The thing that stands out when diving back into the episode is the way that the episode coopts the usual frame story device for Robin. In some ways, it feels cheap to tease the audience with the reveal that Robin and Barney had kids together, stringing them along with a supposed answer to the Robin-Barney romantic entanglement that's bubbled up once again in dramatic fashion. And yet, while the twist that this is, in actuality, Robin's imagined conversation with the kids she'll never have feels a bit gimmicky, it also feels like the most effective way to convey the shock, the gut punch, of believing this sort of thing was always a possibility, something you could have if you wanted it, even if you don't want it right now, and having that possibility ripped away from you.
How I Met Your Mother is a show of big moments and big gestures. Even at its peak, we got the heaven and hell of Ted and the blue french horn, of Marshall sitting on the stoop holding Lily's ring, of the wedding before the wedding. These moments make a splash, they reach out and grab us and what they lack in subtlety they make up for in impact.

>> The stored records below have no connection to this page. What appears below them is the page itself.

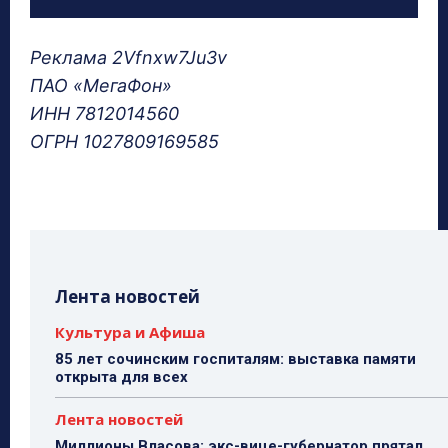
Реклама 2Vfnxw7Ju3v
ПАО «МегаФон»
ИНН 7812014560
ОГРН 1027809169585
Лента новостей
Культура и Афиша
85 лет сочинским госпиталям: выставка памяти
открыта для всех
Лента новостей
Миллионы Власова: экс-вице-губернатор прятал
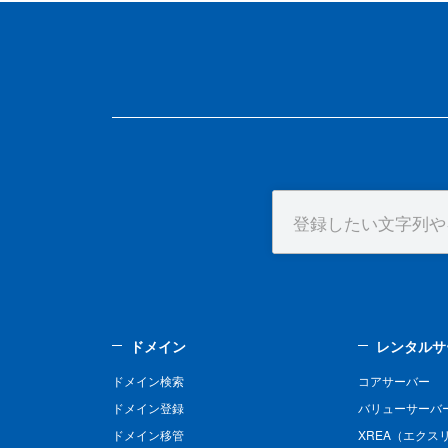
ドメイン
レンタルサ
ドメイン検索
コアサーバー
ドメイン登録
バリューサーバ
ドメイン移管
XREA（エクス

While the fade away from Robin's kids to Robin sitting alone in Central Park is a little disjointed, the moment where she throws her eggnog in the trash and reassures herself that she's glad about this, where she tries to give herself comfort in the midst of her clear devastation at this news, is heartbreaking.
And then she walks back into the apartment, and AC/DC begins to play, and Ted reaffirms that he is there to comfort her. It's a wonderfully touching moment, and one that reaffirms the central idea behind all of those big moments, that at our highest and our lowest points, those close to us will be there for us. The show has it both ways with moments like these between Ted and Robin, but I like to think of it as just that -- a simple act of friendship. Ted and Robin may or may not have feelings for one another anymore, but what they do have is genuine care and concern for one another, and years of shared experiences to prove it, which makes that moment meaningful.

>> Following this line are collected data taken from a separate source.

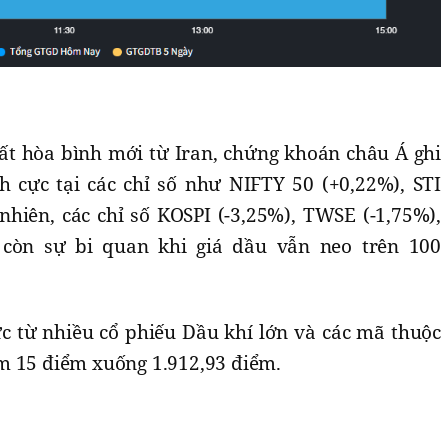
t hòa bình mới từ Iran, chứng khoán châu Á ghi
 cực tại các chỉ số như NIFTY 50 (+0,22%), STI
nhiên, các chỉ số KOSPI (-3,25%), TWSE (-1,75%),
 còn sự bi quan khi giá dầu vẫn neo trên 100
ực từ nhiều cổ phiếu Dầu khí lớn và các mã thuộc
m 15 điểm xuống 1.912,93 điểm.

There's a complicated darkness to this symphony. The complexity of having something you told yourself you didn't want suddenly made no longer an option is fruitful territory to explore, and when it's something at the level of whether you can have children, it's all the more significant. But the show does a very good job at here at treating the issue with grace, finding both the pathos and layered feelings from Robin after she hears the news, to the alternating fear and regret when a baby goes from being a inevitability to an impossibility, to Robin's pitch-perfect predictions as to how her friends would react, to the whole pole-valting cover story.
It's not a perfect episode. HIMYM couldn't really muster that anymore, and between the slight (and kind of weird) Marshall B-story, and certain lumpier parts of the main story, the flaws are there if you look for them. But this is still a great example of what the show can do supremely well when it's firing on all cylinders -- take something significant that many people have to come to terms with, and find the humor, meaning, and heart in it. Something to be glad for.